YS's blog

YS's blog

You only live once. ― 人生は一度きり

アメリカで歯の神経を抜いた話

結論

  • よく調べて良い歯医者を選ぼう
  • アメリカで歯の神経を抜く(根管治療)と保険適用で約4万円(私の場合)

渡米前に歯医者に行って虫歯などがあれば早めに直しておくように。というのよく耳にする先達からのアドバイスではあるが、私もこれに従い、渡米3ヶ月前あたりから家から近い歯医者に行き始めた。

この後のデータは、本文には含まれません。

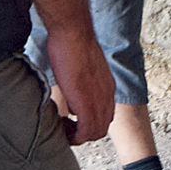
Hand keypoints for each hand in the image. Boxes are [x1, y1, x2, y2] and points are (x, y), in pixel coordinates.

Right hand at [44, 24, 114, 144]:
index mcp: (107, 86)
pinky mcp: (86, 104)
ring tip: (63, 130)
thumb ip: (82, 84)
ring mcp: (99, 100)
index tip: (73, 121)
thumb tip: (73, 98)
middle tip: (66, 129)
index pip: (104, 115)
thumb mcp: (82, 67)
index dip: (89, 123)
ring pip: (96, 133)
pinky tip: (63, 128)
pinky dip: (75, 136)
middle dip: (84, 133)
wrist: (73, 33)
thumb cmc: (72, 43)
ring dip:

歯科医院なんてどこでもそんなに変わらないだろうとレビューをよく確認せずに治療を受けたのがが運の尽き。それほど深くない"はずの"虫歯(場所は左下の奥から2番目)の歯を部分的に削って治してもらってセラミックの詰め物(セラミックインレー)をしてもらったまではよかったが、いつまで経っても痛い。(セラミックインレーは保険適用外なので1つあたり約5万円。)食べ物を噛んだら痛い。噛まなくても痛い。アルコールを飲めばもっと痛い。当初はかみ合わせが合ってないからとかセラミックインレーをつける際の接着剤(のようなもの)が歯にしみているから、痛みを引き起こしているなどと説明され、痛み止めを処方されたが、痛み止めがきれればまた痛くなるというように一向によくならない。その時点で神経が傷ついたのではないかと思ったが、渡米直前にややこしい状況になるのは避けたかったのでその治療を受けた医院で神経の話題は出さなかったし、他の歯科医院にも行かなかった(もし虫歯が神経に達していればかなり痛いはずだが、私自身は冷たいものや甘いものを食べてもしみたりはしていなかった。実際にどれくらい虫歯が深かったかは治療を担当した歯科医にしか分からない。)

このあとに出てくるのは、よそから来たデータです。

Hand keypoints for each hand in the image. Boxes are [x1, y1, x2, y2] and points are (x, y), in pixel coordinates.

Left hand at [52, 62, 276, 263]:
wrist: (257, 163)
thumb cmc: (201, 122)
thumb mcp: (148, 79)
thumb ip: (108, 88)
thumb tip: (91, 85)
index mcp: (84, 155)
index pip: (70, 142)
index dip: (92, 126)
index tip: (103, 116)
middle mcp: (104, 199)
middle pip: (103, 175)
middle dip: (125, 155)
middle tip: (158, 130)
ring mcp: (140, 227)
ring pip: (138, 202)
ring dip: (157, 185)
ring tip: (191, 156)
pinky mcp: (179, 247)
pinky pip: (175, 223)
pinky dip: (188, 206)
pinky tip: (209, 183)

さてそんなこんなで渡米まで——ならましだったのだけれど、新婚旅行で行ったボラボラ島でも、そして残念ながらに2018年10月に渡米してからも歯の痛みは続き、サンタバーバラポスドク生活は歯の痛みとともに始まった。(ポスドク生活はまた別の記事にしようと思う。)この痛みが続いている間は市販の痛み止めの代表であるEVEなど(実際に使っていたのはその中でも特に強そうなEVE QUICK DX)を6-8時間間隔で常に服用していた。アメリカ生活が始まって1-2ヶ月くらいは、全く新しい環境で、全く異なる言語での環境で、種々の手続きをしたり装置の使い方を覚えたり、文字通り毎日を生きるのに精一杯で歯の問題に関しては忘れつつあった。実際、当時はよく調べもせずにアメリカの医療費は高いという先入観(日本と比べて高いのはかなり事実)からアメリカの歯科医に行くことは選択肢に入ってなかったし、半年後か1年後か次に日本に帰国するときに保険適用外でもどこかましな歯科医に診てもらおうと思っていた。実際に生活に支障が出るほど痛むわけでもないし、そのうち治るんじゃないかという淡い期待さえあった。

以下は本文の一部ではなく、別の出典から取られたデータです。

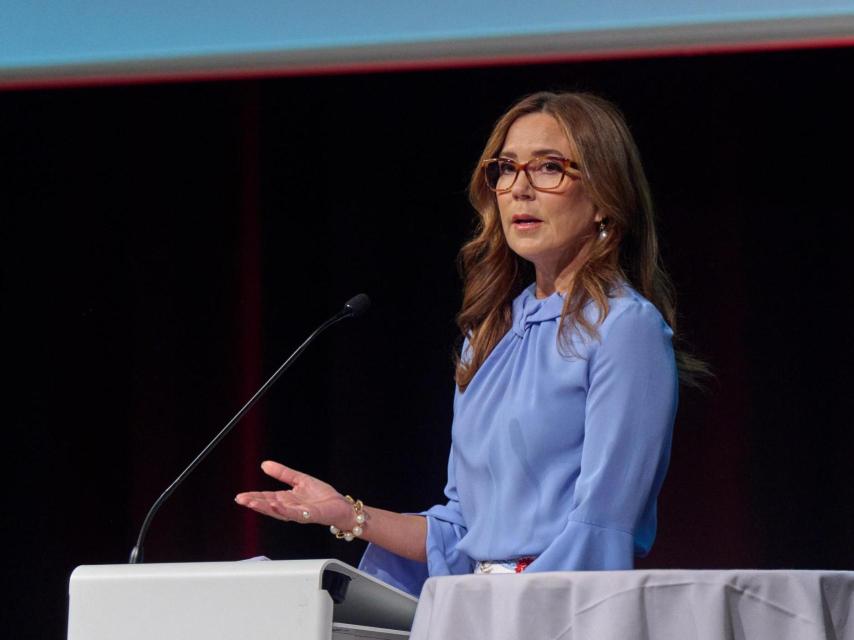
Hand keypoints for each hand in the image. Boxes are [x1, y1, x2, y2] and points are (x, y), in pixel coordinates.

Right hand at [235, 460, 352, 528]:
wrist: (340, 505)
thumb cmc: (322, 496)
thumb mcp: (299, 479)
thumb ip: (283, 473)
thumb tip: (265, 464)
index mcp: (287, 499)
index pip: (267, 498)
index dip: (253, 497)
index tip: (240, 496)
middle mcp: (290, 507)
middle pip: (269, 506)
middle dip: (254, 503)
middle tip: (241, 500)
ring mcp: (298, 512)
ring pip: (279, 511)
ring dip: (265, 507)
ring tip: (252, 503)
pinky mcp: (309, 515)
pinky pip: (295, 513)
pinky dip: (284, 510)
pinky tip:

事は2019年1月11日に起こった。その日は朝からいつにも増して歯が痛かった。ラボから帰って来たのは夜10時ごろ。その帰宅直後に立っていられないくらいの激痛で自分の部屋で蹲ってしまった。例えてみるなら、麻酔なしで歯をドリルで貫通させている感じ。その劇的な痛みが続いたのは5分か10分くらいで、突然その痛みはかなり和らいだ。そのとき私は、あ、これは神経が逝ったんじゃないかと悟った。とはいっても仕事中にまたこの痛みがきたら作業内容的に危険なので急いで歯の神経を専門に扱っている歯内治療専門医(Endodontist)を検索して、今回はちゃんとレビューにも目を通し、web上での評判が素晴らしかったDr. Patmoreにメールを送って、保険適用可能かどうかだけ聞いて、運良くすぐにアポをとることができた。

アポをとった当日に訪問し、レントゲン写真をとってもらい、診察を受けると開口一番「こりゃ神経が死んでますね」だった。(多分"Your nerve is dead."みたいな簡単な表現だったのでこの英語だけは聞き取れた。それ以外は専門用語のオンパレード...)根管治療自体は1時間程度で終わったと思う。アメリカでの歯科医も神経を抜いたのも全てが人生初で、心の中では後は野となれ山となれ状態だったのでこのあたりの記憶は結構あいまいである。英語の説明は全くわからなかったけれど、治療が終わって会計に進むと保険適用後の治療費が4万円というの見て、とりあえずほっとしたのを覚えている。治療費が高いアメリカなら20-30万くらいは請求されるんじゃないかと戦々恐々としていたので。ちなみに保険適用前の治療費は20万円くらいだった。何はともあれ、治療は無事終了し、この日から歯の痛みから開放されてようやく本当のアメリカ生活が始まった。渡米から既に3ヶ月と少し経ったころであった。